В кухне я пнула ногой стену, боль в пальце еще не унялась, но я вернулась в зал. Мы сидели друг против друга, я смотрела, как он завтракает, и мне было легко и тепло. Он гладил ступней мою ногу, и, когда доходил до ушибленного пальца, сердце начинало стучать.
– Доброе утро, господин Тисс. Кристина, вот, просили тебе передать.
У стола возникла Геза, я вздрогнула и уставилась на упаковку с лекарством, которую она мне протягивала. Глазные капли.
– Откуда это?
– Я сбегала на работу к маме. Хайнц сказал, что дело плохо и если ты в ближайшие полчаса не получишь капель, то ослепнешь. Мама считает, что тебе лучше к ней зайти. А что с твоими глазами? Они просто немного пухлые.
Я уклонилась от удивленного взгляда Йоханна и взяла капли.
– Надо говорить – припухлые, Геза. Припухлые, а не пухлые глаза. Ничего страшного, Хайнц всегда всех взбаламутит. Но все равно спасибо.
– Сами глаза ведь не могут опухать, только веки. – Йоханн допил кофе и отодвинул тарелку. – Во всяком случае, я так думаю.
Геза с интересом на него взглянула.
– Но у нее ведь пухлые глаза, правда?
Он склонил голову на плечо и внимательно на меня посмотрел:
– Может быть, усталые. Чем ты сейчас занимаешься? Поедешь со мной на пляж?
Глаза у Гезы расширились. Я старалась на нее не смотреть.
– Я бы с удовольствием, но мне нужно идти. Завтра привозят мебель, а мы все никак не закончим.
– Жаль. – Он встал и потянулся. – Тогда возьму велосипед и поеду один. Хорошо вам поработать.
Он пошел к дверям и послал мне за спиной у Гезы воздушный поцелуй.
– Кристина! Я что-то пропустила? Я думала, ты считаешь его брачным аферистом!
– Хайнц и Гизберт так считают. Я – нет.
– Тогда ты должна сказать, что они ошибаются.
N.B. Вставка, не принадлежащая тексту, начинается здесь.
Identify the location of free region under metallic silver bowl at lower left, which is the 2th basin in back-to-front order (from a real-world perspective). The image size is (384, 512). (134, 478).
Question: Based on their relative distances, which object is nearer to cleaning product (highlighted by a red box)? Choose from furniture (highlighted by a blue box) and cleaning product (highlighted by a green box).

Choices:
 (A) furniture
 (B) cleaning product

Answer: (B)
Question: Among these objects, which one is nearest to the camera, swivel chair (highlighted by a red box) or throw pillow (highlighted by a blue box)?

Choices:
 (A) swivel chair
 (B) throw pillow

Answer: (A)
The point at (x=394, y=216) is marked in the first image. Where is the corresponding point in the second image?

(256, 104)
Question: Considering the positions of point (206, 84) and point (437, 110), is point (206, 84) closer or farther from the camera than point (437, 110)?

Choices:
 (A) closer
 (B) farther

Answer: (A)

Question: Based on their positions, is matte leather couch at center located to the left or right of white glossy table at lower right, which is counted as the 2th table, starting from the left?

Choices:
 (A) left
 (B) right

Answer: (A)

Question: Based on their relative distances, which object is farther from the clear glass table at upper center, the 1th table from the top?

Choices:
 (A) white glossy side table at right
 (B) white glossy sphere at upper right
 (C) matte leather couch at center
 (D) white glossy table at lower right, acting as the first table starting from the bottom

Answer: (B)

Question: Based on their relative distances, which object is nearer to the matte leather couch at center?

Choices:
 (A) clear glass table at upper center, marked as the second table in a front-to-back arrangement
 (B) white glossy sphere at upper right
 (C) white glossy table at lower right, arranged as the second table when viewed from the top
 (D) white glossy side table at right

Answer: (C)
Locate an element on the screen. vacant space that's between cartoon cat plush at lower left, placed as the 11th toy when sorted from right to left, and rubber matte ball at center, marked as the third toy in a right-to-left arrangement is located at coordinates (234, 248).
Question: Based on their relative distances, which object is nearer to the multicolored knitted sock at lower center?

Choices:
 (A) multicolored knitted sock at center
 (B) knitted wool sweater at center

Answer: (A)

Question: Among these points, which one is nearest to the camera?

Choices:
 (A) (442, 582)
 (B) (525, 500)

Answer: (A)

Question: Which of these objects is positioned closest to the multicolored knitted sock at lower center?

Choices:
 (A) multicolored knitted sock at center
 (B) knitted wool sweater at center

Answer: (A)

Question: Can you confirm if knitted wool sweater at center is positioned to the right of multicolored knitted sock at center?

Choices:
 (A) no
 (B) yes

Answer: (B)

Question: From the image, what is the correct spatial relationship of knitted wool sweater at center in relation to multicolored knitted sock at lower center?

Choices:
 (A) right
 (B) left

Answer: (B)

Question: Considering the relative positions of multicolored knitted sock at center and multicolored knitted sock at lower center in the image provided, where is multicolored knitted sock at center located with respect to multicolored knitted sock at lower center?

Я была у них, они сидят за столом, и Хайнц решает, кто и когда будет за ним приглядывать.
Я составила посуду на поднос.
– Я поговорю с отцом. А Гизберт фон Майер может сколько угодно сидеть в дюнах на солнце и пялиться на Йоханна в бинокль. По крайней мере не будет здесь действовать мне на нервы.
Геза прошла за мной в кухню.
– Но между вами что-то есть?
– Не любопытничай, Геза.
– Почему? Я что, не могу спросить?…
Я загрузила посудомоечную машину и включила ее.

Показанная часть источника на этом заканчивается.